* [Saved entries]
*** Begin section ***
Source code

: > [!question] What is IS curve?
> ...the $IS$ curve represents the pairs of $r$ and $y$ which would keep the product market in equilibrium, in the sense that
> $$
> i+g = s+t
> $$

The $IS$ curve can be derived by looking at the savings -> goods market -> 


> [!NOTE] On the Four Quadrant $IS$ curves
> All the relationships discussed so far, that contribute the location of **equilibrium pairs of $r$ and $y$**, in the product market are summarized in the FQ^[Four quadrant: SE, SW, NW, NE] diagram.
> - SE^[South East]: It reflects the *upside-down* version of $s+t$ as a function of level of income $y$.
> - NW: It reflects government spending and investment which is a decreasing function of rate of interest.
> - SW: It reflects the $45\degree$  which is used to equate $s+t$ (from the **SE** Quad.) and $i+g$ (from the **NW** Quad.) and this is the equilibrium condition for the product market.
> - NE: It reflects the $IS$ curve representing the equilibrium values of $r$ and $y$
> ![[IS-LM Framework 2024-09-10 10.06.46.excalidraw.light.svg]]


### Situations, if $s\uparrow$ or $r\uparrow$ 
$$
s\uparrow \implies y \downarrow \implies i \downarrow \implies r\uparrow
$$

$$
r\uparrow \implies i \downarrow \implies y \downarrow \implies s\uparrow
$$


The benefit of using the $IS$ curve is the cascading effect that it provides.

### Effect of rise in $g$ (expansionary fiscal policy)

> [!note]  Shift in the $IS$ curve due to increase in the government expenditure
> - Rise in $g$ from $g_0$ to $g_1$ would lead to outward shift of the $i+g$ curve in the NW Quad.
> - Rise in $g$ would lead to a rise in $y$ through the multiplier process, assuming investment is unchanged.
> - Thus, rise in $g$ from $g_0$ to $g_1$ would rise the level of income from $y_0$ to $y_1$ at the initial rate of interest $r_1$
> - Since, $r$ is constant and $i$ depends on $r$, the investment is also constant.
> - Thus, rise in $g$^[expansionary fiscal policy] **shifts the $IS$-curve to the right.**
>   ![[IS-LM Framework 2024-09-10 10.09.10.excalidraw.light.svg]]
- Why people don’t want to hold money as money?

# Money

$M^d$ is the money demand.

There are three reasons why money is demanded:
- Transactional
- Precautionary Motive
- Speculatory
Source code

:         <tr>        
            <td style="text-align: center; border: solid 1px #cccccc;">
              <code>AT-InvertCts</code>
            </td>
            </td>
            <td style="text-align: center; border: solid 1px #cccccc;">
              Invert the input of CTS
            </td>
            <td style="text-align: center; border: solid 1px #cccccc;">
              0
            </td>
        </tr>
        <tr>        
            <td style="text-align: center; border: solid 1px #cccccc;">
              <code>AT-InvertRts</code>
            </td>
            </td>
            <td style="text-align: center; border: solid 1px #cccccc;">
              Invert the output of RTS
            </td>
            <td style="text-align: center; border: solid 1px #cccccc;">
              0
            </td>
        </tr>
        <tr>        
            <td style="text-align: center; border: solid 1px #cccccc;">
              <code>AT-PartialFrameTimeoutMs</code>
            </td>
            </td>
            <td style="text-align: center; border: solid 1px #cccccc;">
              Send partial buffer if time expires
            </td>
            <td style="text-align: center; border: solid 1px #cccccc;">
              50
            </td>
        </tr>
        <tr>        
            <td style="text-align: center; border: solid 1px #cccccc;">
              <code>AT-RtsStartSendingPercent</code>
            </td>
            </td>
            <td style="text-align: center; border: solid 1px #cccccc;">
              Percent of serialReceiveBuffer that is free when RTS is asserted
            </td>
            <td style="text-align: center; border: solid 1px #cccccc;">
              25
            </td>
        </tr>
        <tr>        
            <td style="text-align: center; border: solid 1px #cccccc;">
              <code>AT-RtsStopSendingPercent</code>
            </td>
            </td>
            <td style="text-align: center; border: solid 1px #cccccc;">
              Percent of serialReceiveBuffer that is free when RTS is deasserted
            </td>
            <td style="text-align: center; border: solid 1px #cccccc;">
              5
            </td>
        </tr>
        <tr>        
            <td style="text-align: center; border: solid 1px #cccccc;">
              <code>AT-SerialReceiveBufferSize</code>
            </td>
*** End section ***
* [What you are asked to do] The answer must be every line of the data that holds the word "product".

* [The answer]
> ...the $IS$ curve represents the pairs of $r$ and $y$ which would keep the product market in equilibrium, in the sense that
> All the relationships discussed so far, that contribute the location of **equilibrium pairs of $r$ and $y$**, in the product market are summarized in the FQ^[Four quadrant: SE, SW, NW, NE] diagram.
> - SW: It reflects the $45\degree$  which is used to equate $s+t$ (from the **SE** Quad.) and $i+g$ (from the **NW** Quad.) and this is the equilibrium condition for the product market.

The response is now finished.